Although it is possible that the “Good Republican Brutus of Antiquity” is Marcus Junius Brutus, who assassinated Julius Caesar, it is more probable that the Brutus commemorated in the name of the Parisian wineshop is Lucius Junius Brutus. This latter Brutus rebelled against King Tarquin (the last Roman king), and helped to establish the Roman Republic. As a Republican figure – revolutionary and anti-monarchical – he became a kind of classical model for the French revolutionaries (Maxwell 474). He was commemorated by Jacques-Louis David in “The Lictors Returning to Brutus the Bodies of His Sons” (1789, oil on canvas).  (David was a prominent figure in the French Revolution, and a well-known painter; Carlyle, for instance, continually invokes him simply as “Painter David” in The French Revolution.)  David’s painting of “The Lictors Returning to Brutus the Bodies of His Sons” depicts Brutus’ condemnation of his two sons, who were executed for conspiring to restore the monarchy.

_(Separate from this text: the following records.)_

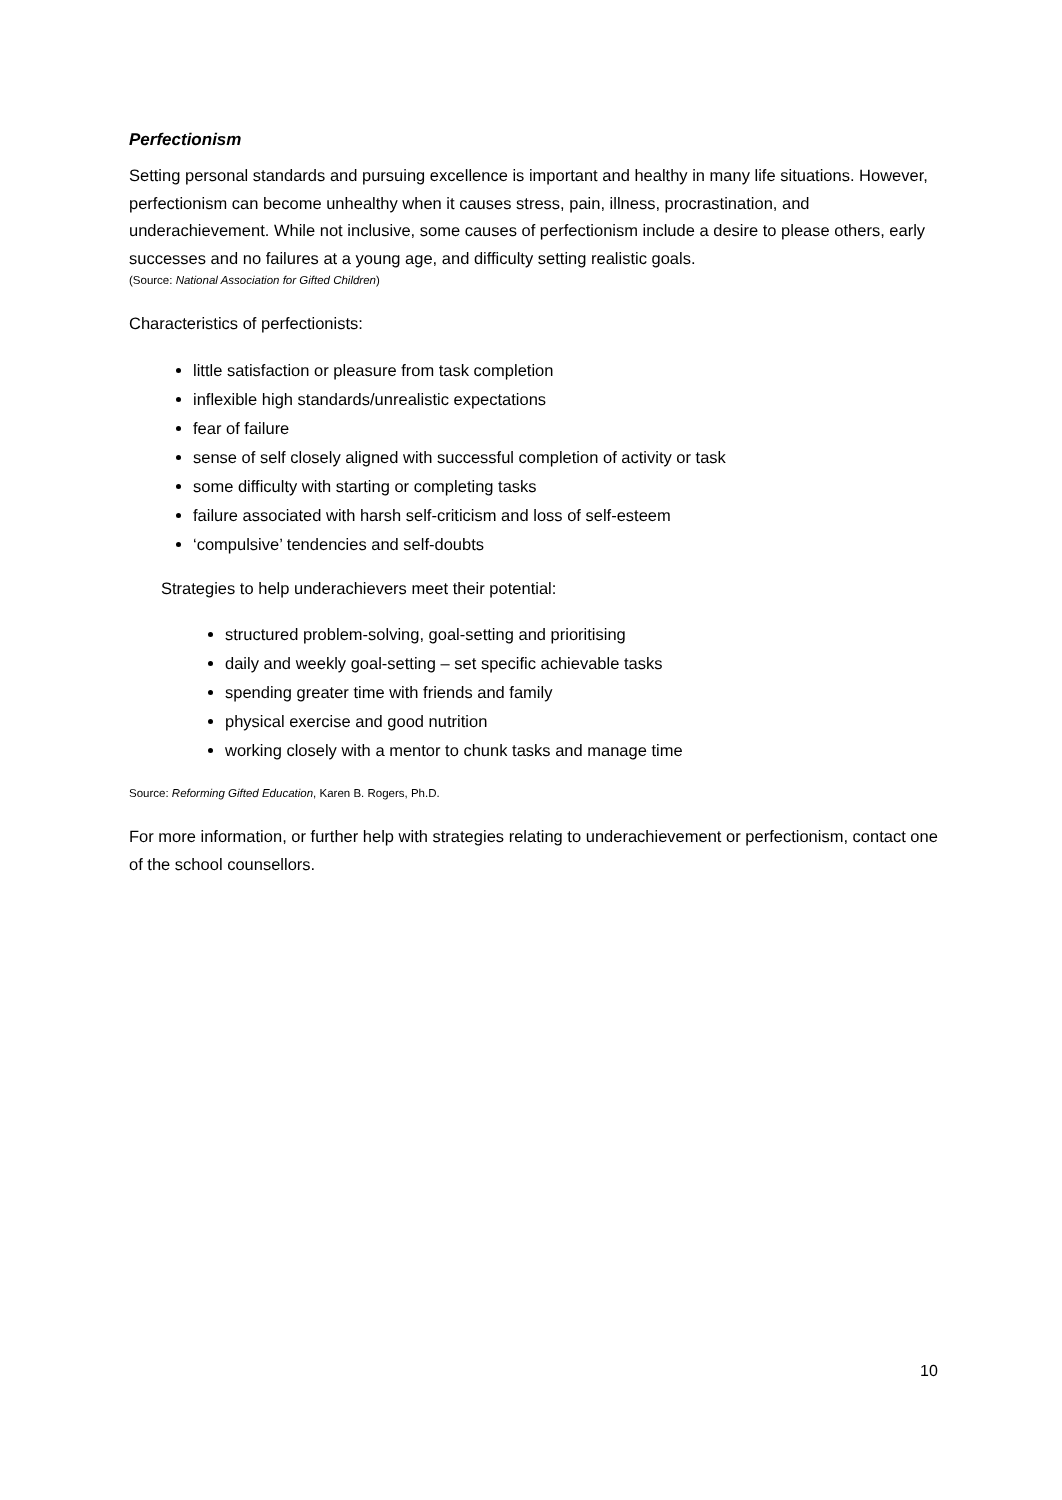Perfectionism
Setting personal standards and pursuing excellence is important and healthy in many life situations. However, perfectionism can become unhealthy when it causes stress, pain, illness, procrastination, and underachievement. While not inclusive, some causes of perfectionism include a desire to please others, early successes and no failures at a young age, and difficulty setting realistic goals.
(Source: National Association for Gifted Children)
Characteristics of perfectionists:
little satisfaction or pleasure from task completion
inflexible high standards/unrealistic expectations
fear of failure
sense of self closely aligned with successful completion of activity or task
some difficulty with starting or completing tasks
failure associated with harsh self-criticism and loss of self-esteem
‘compulsive’ tendencies and self-doubts
Strategies to help underachievers meet their potential:
structured problem-solving, goal-setting and prioritising
daily and weekly goal-setting – set specific achievable tasks
spending greater time with friends and family
physical exercise and good nutrition
working closely with a mentor to chunk tasks and manage time
Source: Reforming Gifted Education, Karen B. Rogers, Ph.D.
For more information, or further help with strategies relating to underachievement or perfectionism, contact one of the school counsellors.
10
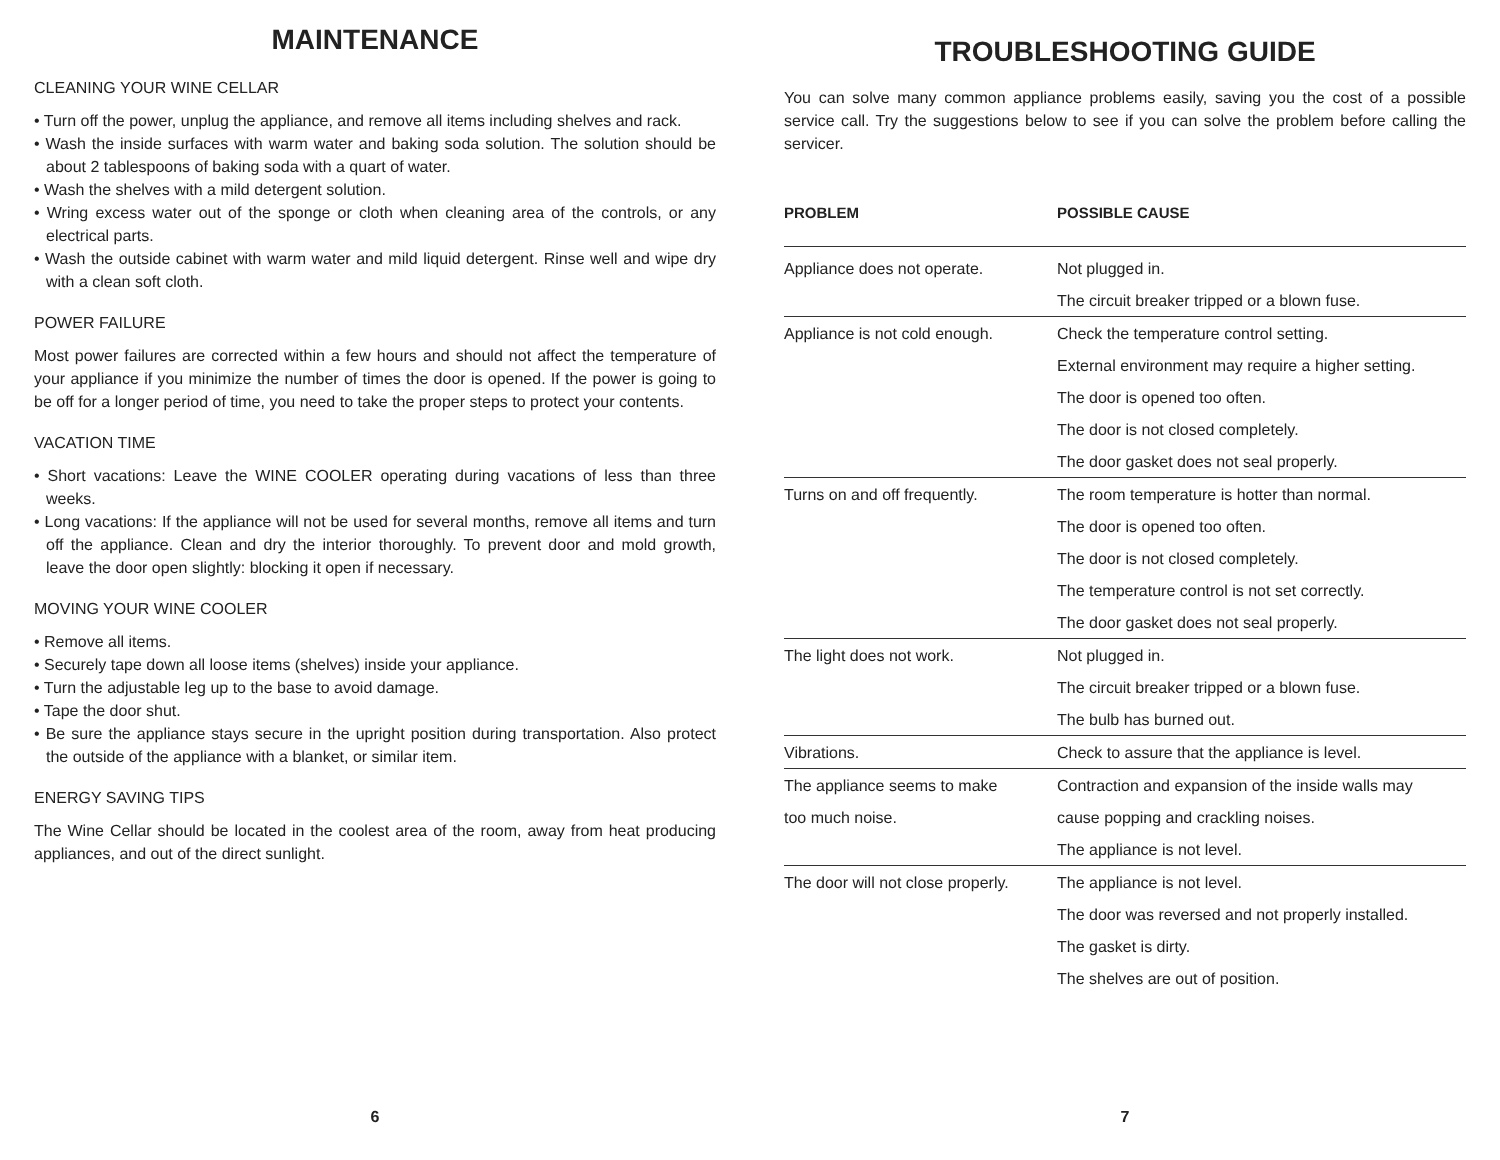MAINTENANCE
CLEANING YOUR WINE CELLAR
• Turn off the power, unplug the appliance, and remove all items including shelves and rack.
• Wash the inside surfaces with warm water and baking soda solution. The solution should be about 2 tablespoons of baking soda with a quart of water.
• Wash the shelves with a mild detergent solution.
• Wring excess water out of the sponge or cloth when cleaning area of the controls, or any electrical parts.
• Wash the outside cabinet with warm water and mild liquid detergent. Rinse well and wipe dry with a clean soft cloth.
POWER FAILURE
Most power failures are corrected within a few hours and should not affect the temperature of your appliance if you minimize the number of times the door is opened. If the power is going to be off for a longer period of time, you need to take the proper steps to protect your contents.
VACATION TIME
• Short vacations: Leave the WINE COOLER operating during vacations of less than three weeks.
• Long vacations: If the appliance will not be used for several months, remove all items and turn off the appliance. Clean and dry the interior thoroughly. To prevent door and mold growth, leave the door open slightly: blocking it open if necessary.
MOVING YOUR WINE COOLER
• Remove all items.
• Securely tape down all loose items (shelves) inside your appliance.
• Turn the adjustable leg up to the base to avoid damage.
• Tape the door shut.
• Be sure the appliance stays secure in the upright position during transportation. Also protect the outside of the appliance with a blanket, or similar item.
ENERGY SAVING TIPS
The Wine Cellar should be located in the coolest area of the room, away from heat producing appliances, and out of the direct sunlight.
6
TROUBLESHOOTING GUIDE
You can solve many common appliance problems easily, saving you the cost of a possible service call. Try the suggestions below to see if you can solve the problem before calling the servicer.
| PROBLEM | POSSIBLE CAUSE |
| --- | --- |
| Appliance does not operate. | Not plugged in. |
| | The circuit breaker tripped or a blown fuse. |
| Appliance is not cold enough. | Check the temperature control setting. |
| | External environment may require a higher setting. |
| | The door is opened too often. |
| | The door is not closed completely. |
| | The door gasket does not seal properly. |
| Turns on and off frequently. | The room temperature is hotter than normal. |
| | The door is opened too often. |
| | The door is not closed completely. |
| | The temperature control is not set correctly. |
| | The door gasket does not seal properly. |
| The light does not work. | Not plugged in. |
| | The circuit breaker tripped or a blown fuse. |
| | The bulb has burned out. |
| Vibrations. | Check to assure that the appliance is level. |
| The appliance seems to make | Contraction and expansion of the inside walls may |
| too much noise. | cause popping and crackling noises. |
| | The appliance is not level. |
| The door will not close properly. | The appliance is not level. |
| | The door was reversed and not properly installed. |
| | The gasket is dirty. |
| | The shelves are out of position. |
7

The painting can be viewed, together with a number of David’s other works, at (search for David under D).

As the name of Dickens’ wineshop implies, “classical” figures and motifs were popular with the French Republic (which, in its own view, modeled itself after the Roman one), and a modified classical costume was often adopted by good Republicans. As Fairholt’s History of Costume in England (1860) notes,

The modern-antique style of dress, an attempt to engraft a classical taste in costume, … appeared [in the late 18th century]; [this was] the result of the French Revolution, when every brawler believed himself a Cato or a Brutus…. The rough-cropped head then fashionable was termed “a Brutus” by the French, after the great hero of antiquity, whom they especially reverenced…. [A]nd an air of ghastly burlesque was cast over scenes of blood at which humanity sickens, by a misplaced assumption of classic patriotism. This modification of the antique habit had good effect, [however,] inasmuch as it encouraged simplicity; and the female costume up to 1800 was, in truth, unpretending and lady-like. (Fairholt 330)

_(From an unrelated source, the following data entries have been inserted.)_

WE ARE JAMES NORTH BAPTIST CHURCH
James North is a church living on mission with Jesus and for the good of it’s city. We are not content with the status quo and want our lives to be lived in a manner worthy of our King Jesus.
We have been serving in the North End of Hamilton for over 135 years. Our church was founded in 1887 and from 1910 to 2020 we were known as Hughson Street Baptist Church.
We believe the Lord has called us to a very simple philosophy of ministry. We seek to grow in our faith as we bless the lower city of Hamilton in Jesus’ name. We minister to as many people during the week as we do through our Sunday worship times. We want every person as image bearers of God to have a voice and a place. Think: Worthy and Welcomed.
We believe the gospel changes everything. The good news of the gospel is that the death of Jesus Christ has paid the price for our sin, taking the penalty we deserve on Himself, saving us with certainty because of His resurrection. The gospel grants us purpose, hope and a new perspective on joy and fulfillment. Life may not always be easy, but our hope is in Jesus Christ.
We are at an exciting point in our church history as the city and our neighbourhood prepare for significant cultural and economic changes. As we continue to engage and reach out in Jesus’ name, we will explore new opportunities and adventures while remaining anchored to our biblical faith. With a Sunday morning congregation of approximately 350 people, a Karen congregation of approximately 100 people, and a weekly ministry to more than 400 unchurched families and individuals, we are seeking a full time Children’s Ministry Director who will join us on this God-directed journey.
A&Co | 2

Carlyle likewise, in The French Revolution, records the popularity of the “modern Brutus’ head” (266) in France, and describes how, when the Terror ended (with Robespierre’s execution), the revolutionary garb of Parisians gave way to a classical costume indicative of a shift in political feeling:

All Sansculottic things are passing away; all things are becoming Culottic. Do but look at the cut of clothes; that light visible Result, significant of a thousand things which are not so visible. In winter 1793, men went in red night-cap; Municipals themselves in sabots, the very Citoyennes had to petition against such headgear. But now in this winter 1794, where is the red night-cap?… Your moneyed Citoyen ponders in what elegantest style he shall dress himself; whether he shall not even dress himself as the Free Peoples of Antiquity. The more adventurous Citoyenne has already done it. Behold her, that beautiful adventurous Citoyenne: in costume of the Ancient Greeks, such Greek as Painter David could teach; her sweeping tresses snooded by glittering antique fillet; bright-dyed tunic of the Greek women; her little feet naked, as in Antique Statues, with mere sandals, and winding-strings of riband, – defying the frost! (749)

At the time of Miss Pross’ visit to the “Good Republican Brutus of Antiquity,” the Terror still reigned, and the red woolen “cap of Liberty” would still have been in vogue.